In today's ExchangeWire news digest: Canada announces it will ban Huawei and ZTE from working on its 5G networks; Match Group drops its request for a temporary restraining order against Google; and Near merges with SPAC Kludeln to list on Nasdaq.
Canada to ban Huawei and ZTE from its 5G networks
Canada will ban two of China’s largest telecom manufacturers from working on its 5G networks, according to the country’s industry minister.
Francois-Philippe Champagne announced on Thursday (19th May) that restrictions would be placed against Huawei and ZTE in order to "protect the safety and security of Canadians."
The move sees Canada join the UK, US, New Zealand, and Australia in placing restrictions on two of China’s flagship telecoms companies, with Champagne stating that the decision came after "a full review by our security agencies and consultation with our closest allies."
"Let me be very clear: We will always protect the safety and security of Canadians and will take any actions necessary to safeguard our telecommunication infrastructure," he added "In a 5G world, at a time where we rely more and more in our daily lives [on] our network, this is the right decision."
Huawei Canada expressed disappointment in the decision, and accused Canada of making a “political decision that has nothing to do with cyber security or any of the technologies in question."
"Unfortunately, this decision is beyond our control as a business. However, we will do everything in our capacity to protect the legitimate rights and interests of our customers, partners, and ourselves," the company said in a statement following the decision.
Speaking to Reuters, a spokesperson for the Chinese embassy revealed that Beijing sees the security concerns Canada cited in its decision as a "pretext for political manipulation."
Tinder-parent Match Group withdraws restraining order against Google
Match Group Inc. has ended its request for a temporary restraining order against Google. The group, which filed a lawsuit against the tech giant earlier this month, stated that it has come to an agreement with Google following several concessions from the tech giant.
Filed with the US District Court for Northern District of California on 9th May, Match’s lawsuit stated that a new policy from Google mandating that all apps must exclusively use Google Play Billing for in-app sales by 1st June 2022 is unlawful.
Match also asserted that Google has previously promised Match that its dating apps, which include Tinder, Hinge, and OkCupid, could use their own payment options for in-app purchases on Android devices, a promise that the new policy completely violates.
Match’s decision to end its request for a temporary restraining order against Google follows a number of concessions from the tech giant, including a guarantee that its apps, such as Tinder and Hinge, would not be removed from Google’s app store for offering alternative payment options to Google’s billing system.
The Alphabet-owned company has also pledged it will amend its billing systems to address existing deficiencies, and that Match will be able to test the system on its apps, Match stated on Friday (20th May).
Match’s lawsuit against Google, however, will proceed with the argument that the fees the company charges for payments made outside of Google’s billing system are illegal.
“We plan to rebut Match’s unfounded complaint and will be countersuing to ensure that all developers honor their obligations and keep Google Play as a trusted destination for consumers,” a Google spokesman said.
Near lists on Nasdaq at USD$1bn via SPAC
Data intelligence start-up Near has announced it will list on the Nasdaq stock exchange by merging with special purpose acquisition company (SPAC) Kludeln I Acquisition Corp.
The company will enter Nasdaq with a valuation “near” USD$1bn (£800m) and will trade using the “NIR” ticker.
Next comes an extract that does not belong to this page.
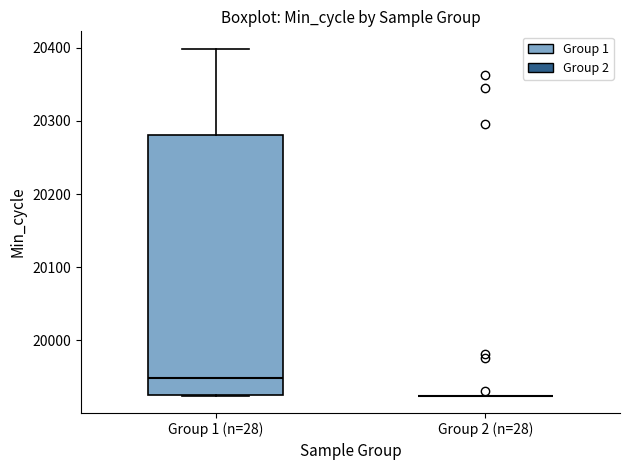

Which box is the tallest, from its lower edge to its upper edge?

Group 1 (n=28)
The company is also set to pick up an equity investment of USD$100m (£80m) from CF Principal Investments, an affiliate of Cantor Fitzgerald.
Working with high-profile brands, including Ford, McDonald’s, and the CBRE Group, Near’s cloud-based AI platform collects anonymised, location-based user profiles and merges it with data from data partners, phones, and service providers. The start-up claims its database has been developed “with privacy by design.”
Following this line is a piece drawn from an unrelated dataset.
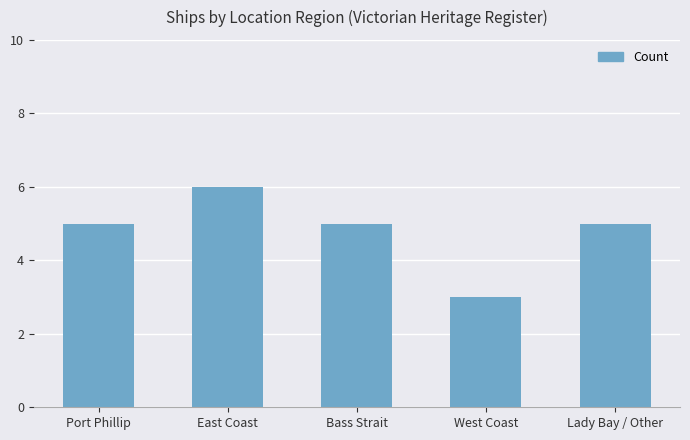

What is the value of the 1st bar from the left?

5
The company currently has 1.6 billion anonymised user profiles from 70 million locations across 44 countries, with its roster of investors including Sequoia India, JP Morgan, Cisco, and Telstra.
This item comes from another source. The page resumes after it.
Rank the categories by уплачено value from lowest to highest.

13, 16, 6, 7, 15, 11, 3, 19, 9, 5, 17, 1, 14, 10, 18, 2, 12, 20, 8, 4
The Pasadena-based company previously raised around USD$134m (£107.2m) in funding, with its most recent funding round raising USD$100m (£80m) back in 2019. According to data from PitchBook, the company attempted, but ultimately cancelled, another fundraising round in May 2021.
Partnering with a SPAC - a company set up specifically to take private companies public - may be a risky move for Near, as the blank-check companies have been unfavourably compared to reverse mergers. To Near’s advantage, however, SPACs’ supporters have lauded them as a faster route for promising start-ups to enter the public markets, widening their potential to raise more money from more investors.